You can add other subdirectories under WEB-INF directory to organize the application files, but they have no special meaning except that they can't be accessed directly by a browser.

As with pretty much everything related to Java, directory and filenames in the web application structure are case-sensitive. If something doesn't work right, the first thing to check is that the WEB-INF directory is created with all caps, and that the case used for a page in the request URL matches exactly the case used in the filename. On a Windows platform, you may want to use a Command Prompt window and the DIR command to check this, because the names shown in the Windows Explorer tool adjusts the names and sometimes shows a directory name like WEB-INF as Web-inf.

A WAR file has a .war file extension and can be created with the Java jar command or a ZIP utility program, such as WinZip (the same file format is used for both JAR and ZIP files).

4.2.1 Web Containers and Servlet Contexts

The WAR file is deployed to what's called a web container. A web container provides the runtime environment for a Java web application. For instance, it translates request and response data between the raw protocol format and the Java object representations the web application works with and maintains shared resources (such as database connection pools and logfiles). All web containers provide tools for installing a WAR file, or a special directory where a WAR file is automatically picked up (such as the webapps directory in Tomcat).
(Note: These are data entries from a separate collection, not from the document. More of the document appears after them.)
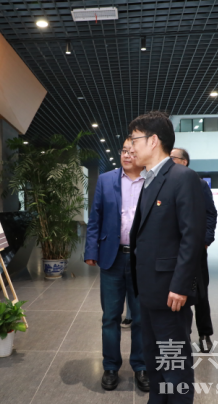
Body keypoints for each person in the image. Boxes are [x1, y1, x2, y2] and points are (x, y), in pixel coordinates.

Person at [128, 111, 206, 403]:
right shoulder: (150, 179)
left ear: (153, 141)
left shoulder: (182, 177)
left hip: (170, 290)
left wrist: (180, 285)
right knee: (154, 358)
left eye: (135, 139)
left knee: (174, 363)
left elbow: (191, 237)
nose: (130, 147)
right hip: (149, 288)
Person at [84, 137, 149, 392]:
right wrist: (91, 250)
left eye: (132, 151)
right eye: (123, 151)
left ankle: (141, 366)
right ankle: (110, 366)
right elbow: (95, 217)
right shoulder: (106, 180)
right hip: (112, 257)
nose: (127, 155)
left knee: (141, 317)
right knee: (110, 316)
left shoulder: (151, 180)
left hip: (142, 259)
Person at [169, 147, 217, 353]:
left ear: (184, 162)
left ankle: (205, 333)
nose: (169, 161)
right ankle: (184, 334)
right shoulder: (167, 183)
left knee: (200, 292)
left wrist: (205, 240)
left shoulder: (199, 184)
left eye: (173, 158)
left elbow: (210, 214)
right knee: (178, 291)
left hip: (196, 248)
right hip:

Most containers also support web applications deployed directly in a filesystem using the same file structure as is defined for the WAR file, which can be convenient during development.

There are many different types of web containers. Some containers are called add-ons, or plug-ins, and are used to add support for Java web applications to regular web servers (such as Apache and IIS). They can run in the same operating-system process as the web server or in a separate process. Other containers are standalone servers. A standalone server includes web server functionality to provide full support for HTTP in addition to the web application runtime environment. Containers can also be embedded in other servers, such as a climate-control system, to offer a web-based interface to the system. A container bundled as part of an application server typically distributes the execution over multiple hosts and can provide fail-over capabilities in case a host crashes.
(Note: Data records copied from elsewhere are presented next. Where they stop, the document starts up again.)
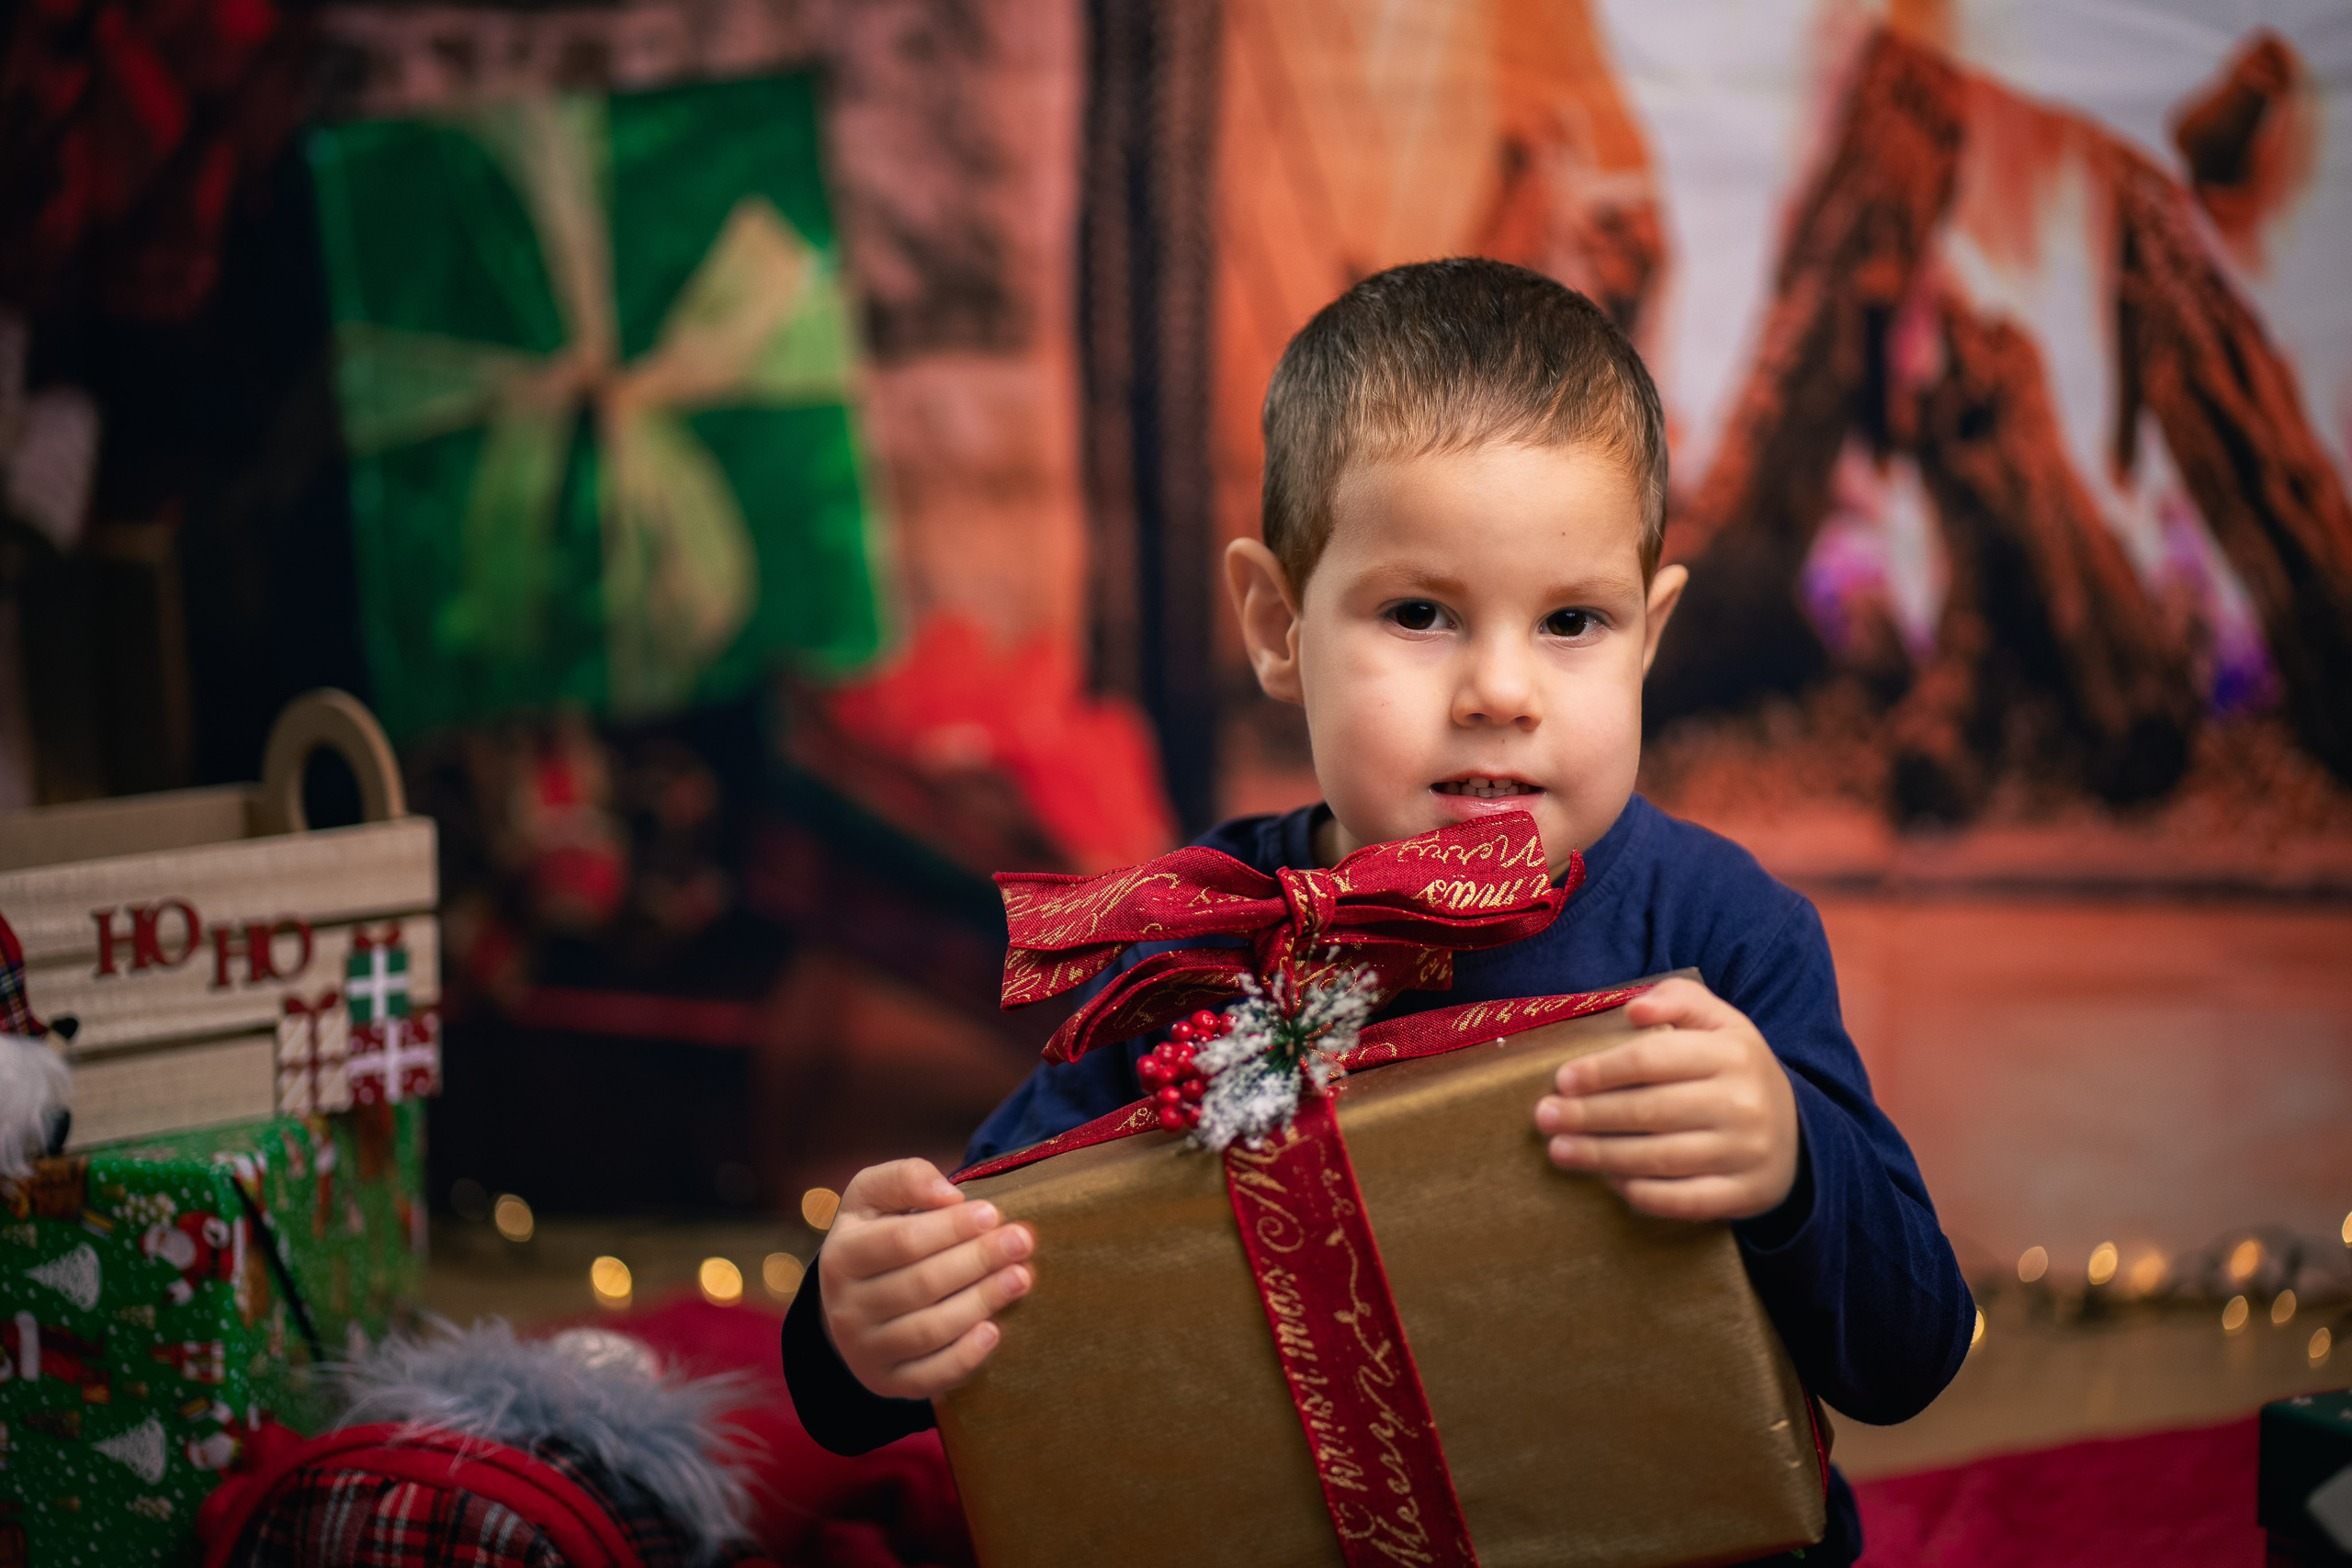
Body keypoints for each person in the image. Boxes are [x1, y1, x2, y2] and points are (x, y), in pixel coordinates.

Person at [781, 257, 1973, 1565]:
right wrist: (860, 1324)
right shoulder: (1199, 943)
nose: (1502, 691)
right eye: (1419, 614)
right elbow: (994, 1260)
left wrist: (1792, 1159)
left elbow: (1908, 1354)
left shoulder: (1723, 934)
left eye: (1574, 621)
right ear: (1278, 624)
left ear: (1651, 637)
Within the container, each web application is represented by a servlet context. Each context is self-contained and doesn't know anything about other applications running in the same container. References between the servlets and JSP pages in the application are commonly relative to the context path, and therefore are referred to as context-relative paths. By using context-relative paths within the application, a web application can be deployed using any context path.

The servlet context (i.e., the web application) is assigned a unique URI path prefix called the context path when the application is deployed. Figure 4-4 shows how the context path is used by the container to send the request to the right application.

Figure 4-4. Request dispatching based on context paths

In Figure 4-4, a human resources application is associated with the context path /hr and a sales tracking system with the context path /sales. This allows the web container to distinguish between the different applications it serves and dispatch requests like /sales/report?month=Jan to the sales-tracking application and /hr/emplist to the human-resources application.

The remaining URI path is then used within the selected context to decide how to process the request by comparing it to path-mapping rules defined by the application's deployment descriptor. Rules can be defined to send all requests starting with /report to one servlet and all requests starting with /forecast to another. Another type of mapping rule can say that one servlet handles all requests with paths ending with a specific file extension, such as .jsp. This is how JSP page requests are handled. Figure 4-4 shows how the different parts of the URI path are used to direct the request processing to the right resource through the container and context.